Len sets the paper down, feeling a combination of shock and sadness. “So, they knew,” he thinks to himself, “not just scientists but indigenous people have known for a very, very long time. These ancient people knew what was going to happen, prophesied it. Now the ‘purification’ has happened, just as their Great Spirit foretold. Were Homo sapiens so stubborn and fearful that even the most straightforward information was ignored? Pierre was right, sapiens destroyed themselves with their eyes wide open.”

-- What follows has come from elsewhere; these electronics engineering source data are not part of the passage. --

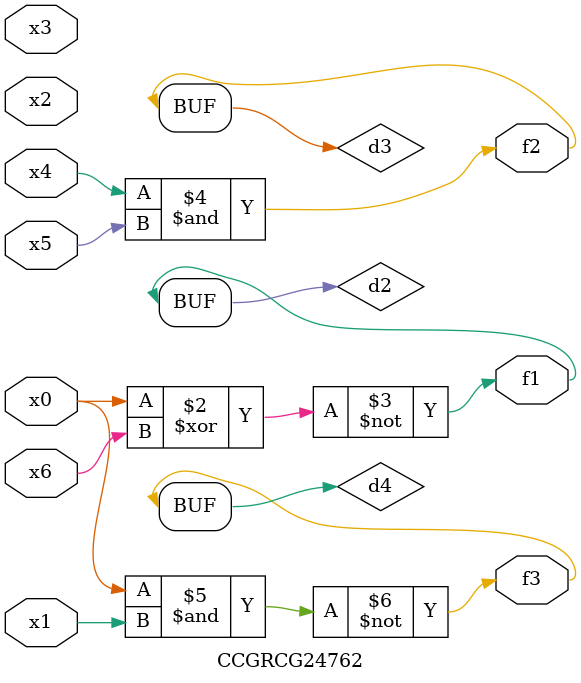
<source format=v>
module CCGRCG24762(
	input x0, x1, x2, x3, x4, x5, x6,
	output f1, f2, f3
);

	wire d1, d2, d3, d4;

	nor (d1, x0);
	xnor (d2, x0, x6);
	and (d3, x4, x5);
	nand (d4, x0, x1);
	assign f1 = d2;
	assign f2 = d3;
	assign f3 = d4;
endmodule

</source>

He reaches for another box, fascinated to discover this treasure trove of material. This one has family photos and documents: Pierre as a baby and toddler, Leonard as a young man with his parents, the death certificate for Pierre’s mother, June, who died when Pierre was only three. Len discovers that Leonard, like Pierre, was raised in Montreal and moved to Halifax in his twenties to follow a Buddhist teacher from Tibet. Leonard then went on to become a university professor, specializing in cultural studies. Len finds Leonard’s diploma from graduate school. He’s struck by how much like Pierre Leonard looked. He reflects on the fact that he has no biological parents, and wonders if that experience would feel any different than his feelings for Pierre.
Placing everything back in the boxes except for some photos of Pierre as a child, he stacks the boxes neatly in the cupboard and closes the door, planning to examine Leonard’s archives on another occasion and looking forward to showing Pierre the childhood photos he’s found. “This is as close as I will ever get to a family,” he says to himself, and closing his eyes, leans back into the bright patch of sunlight streaming from the window.